Okay, since you asked. I believe that music theory is much bigger than formal articulations of music theory. Anytime any musician or listener has any expectations of music at all, that is music theory. https://twitter.com/Top40Theory/status/1300472733957066752
In other words, unless you are generating music by random chance or listening with complete passivity, music theory infuses every aspect of the experience.
The purpose of music theory is to help musicians make choices, and for listeners to make sense of those choices.
The thing that is customarily taught as "music theory" in American schools is really "one set of approaches to the harmonic and formal conventions of the Western European aristocracy in the eighteenth and nineteenth centuries." This is a tiny subspecialty of actual music theory.
I guess you could draw a distinction between the implicit music theory of, say, your typical self-taught rock guitarist or beatmaker and the explicated music theory of, say, me explaining how their music works.
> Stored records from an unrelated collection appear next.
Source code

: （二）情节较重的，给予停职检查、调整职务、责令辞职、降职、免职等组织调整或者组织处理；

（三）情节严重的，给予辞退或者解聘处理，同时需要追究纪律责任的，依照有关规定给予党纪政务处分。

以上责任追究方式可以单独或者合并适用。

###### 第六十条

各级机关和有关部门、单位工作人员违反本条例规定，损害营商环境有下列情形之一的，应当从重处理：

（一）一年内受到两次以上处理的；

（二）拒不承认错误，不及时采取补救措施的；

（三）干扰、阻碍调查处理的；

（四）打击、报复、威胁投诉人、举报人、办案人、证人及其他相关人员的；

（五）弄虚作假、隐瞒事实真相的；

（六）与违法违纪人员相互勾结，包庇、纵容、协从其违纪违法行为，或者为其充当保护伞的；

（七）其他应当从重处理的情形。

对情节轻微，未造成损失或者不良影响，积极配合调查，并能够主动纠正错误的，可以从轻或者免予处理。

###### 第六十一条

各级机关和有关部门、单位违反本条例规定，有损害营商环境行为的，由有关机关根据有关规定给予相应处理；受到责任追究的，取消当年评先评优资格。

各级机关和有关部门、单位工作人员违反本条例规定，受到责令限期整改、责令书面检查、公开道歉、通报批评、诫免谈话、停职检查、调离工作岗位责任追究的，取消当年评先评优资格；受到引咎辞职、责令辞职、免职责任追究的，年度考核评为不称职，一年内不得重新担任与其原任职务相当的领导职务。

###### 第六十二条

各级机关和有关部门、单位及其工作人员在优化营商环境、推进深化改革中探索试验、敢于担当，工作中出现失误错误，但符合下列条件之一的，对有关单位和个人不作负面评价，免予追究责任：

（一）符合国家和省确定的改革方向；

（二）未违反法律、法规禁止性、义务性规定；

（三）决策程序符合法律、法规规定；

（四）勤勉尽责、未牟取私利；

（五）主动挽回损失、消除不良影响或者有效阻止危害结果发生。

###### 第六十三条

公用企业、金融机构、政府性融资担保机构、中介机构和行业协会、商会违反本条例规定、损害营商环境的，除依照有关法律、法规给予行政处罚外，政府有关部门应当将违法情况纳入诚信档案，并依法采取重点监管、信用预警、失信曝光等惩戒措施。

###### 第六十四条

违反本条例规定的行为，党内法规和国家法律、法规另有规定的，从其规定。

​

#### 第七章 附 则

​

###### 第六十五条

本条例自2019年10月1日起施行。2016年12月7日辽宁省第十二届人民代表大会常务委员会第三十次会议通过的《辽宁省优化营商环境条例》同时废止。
I don't see that distinction as helpful.
That said, there is value to articulating various music theories, because it can save other musicians and listeners a lot of tedious trial and error. "Oh, there's a name for that thing I like, and I can do it systematically! Nice."
Any attempt to come up with a final, definitive or universally valid music theory is doomed to failure and should be viewed with suspicion. Here in the US such attempts are just about always thinly veiled white supremacy (hello Schenkerians!)
Probably it would be more accurate to rename the field "music theories."
As to how we evaluate the validity of a particular music theory: does it help anyone in their creating, understanding, or enjoyment? Then it's valid. To an extent.
Let me be more specific. I just finished making a track for my dissertation mixtape. Here's a partial list of music theories I used:
Things sound good when you repeat them. Things sound especially good if you repeat them in groups of four. It sounds good to have those groups themselves repeat in groups of four, but only to a point, after a while you have to have some large-scale asymmetry or it gets boring.
You can create pleasing rhythmic dissonance by tempo-aligning rhythms in the same meter with different amounts of swing. You can have gradual tempo changes or abrupt tempo changes as long as everything is steady on either side of the change.
If you so much as vaguely align speech with a beat, listeners will assume that all of it is aligned with the beat intentionally.